_The task:_ Which lines in the listing below contain "termination"? Copy each of them.

_Data for review:_

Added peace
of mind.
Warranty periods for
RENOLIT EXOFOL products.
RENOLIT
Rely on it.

...

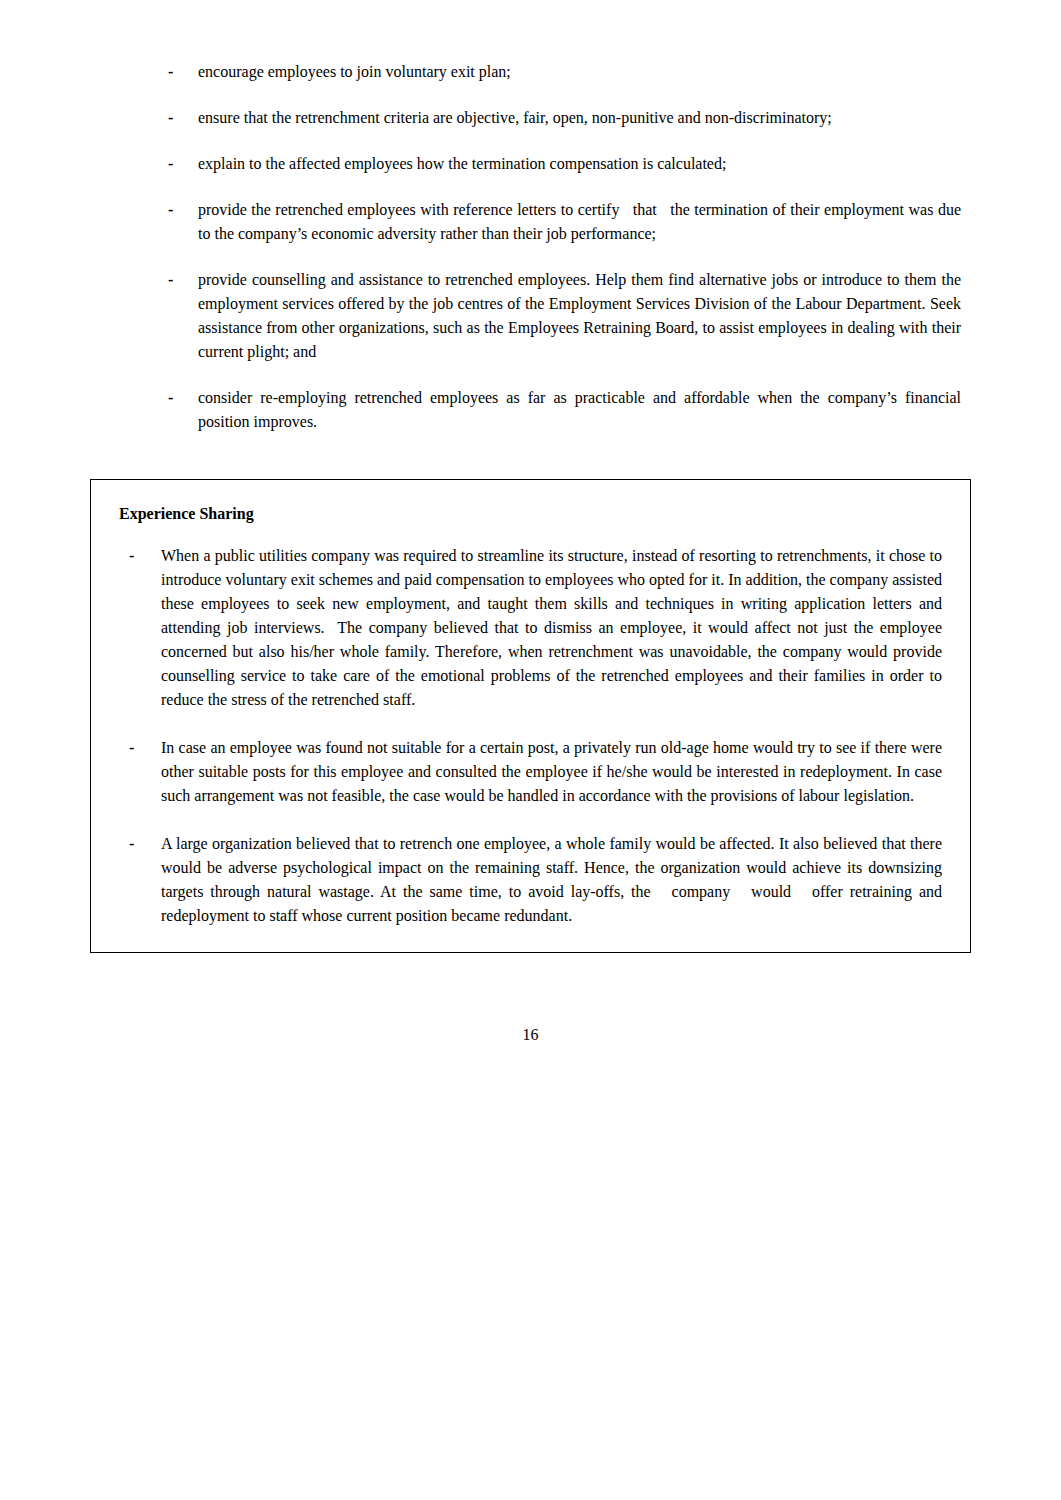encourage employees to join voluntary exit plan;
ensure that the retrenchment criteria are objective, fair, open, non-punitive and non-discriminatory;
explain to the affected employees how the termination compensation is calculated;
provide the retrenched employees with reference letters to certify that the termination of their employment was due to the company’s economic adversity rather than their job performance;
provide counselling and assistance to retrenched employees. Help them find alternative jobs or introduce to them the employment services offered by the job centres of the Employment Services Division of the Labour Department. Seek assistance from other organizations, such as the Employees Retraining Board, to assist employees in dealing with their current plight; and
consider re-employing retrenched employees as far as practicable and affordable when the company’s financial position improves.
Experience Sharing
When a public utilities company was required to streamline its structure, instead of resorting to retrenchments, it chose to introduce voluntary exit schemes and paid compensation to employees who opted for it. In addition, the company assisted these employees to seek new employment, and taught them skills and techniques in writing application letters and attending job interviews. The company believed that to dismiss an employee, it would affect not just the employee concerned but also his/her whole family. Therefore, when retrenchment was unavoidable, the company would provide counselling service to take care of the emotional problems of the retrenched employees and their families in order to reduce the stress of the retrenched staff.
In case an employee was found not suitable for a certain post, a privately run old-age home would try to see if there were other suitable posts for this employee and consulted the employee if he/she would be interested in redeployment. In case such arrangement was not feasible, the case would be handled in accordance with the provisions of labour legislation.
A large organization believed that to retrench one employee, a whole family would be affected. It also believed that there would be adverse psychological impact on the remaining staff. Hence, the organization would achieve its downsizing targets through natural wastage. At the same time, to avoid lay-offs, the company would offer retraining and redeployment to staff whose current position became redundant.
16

_Exercise output:_
explain to the affected employees how the termination compensation is calculated;
provide the retrenched employees with reference letters to certify that the termination of their employment was due to the company’s economic adversity rather than their job performance;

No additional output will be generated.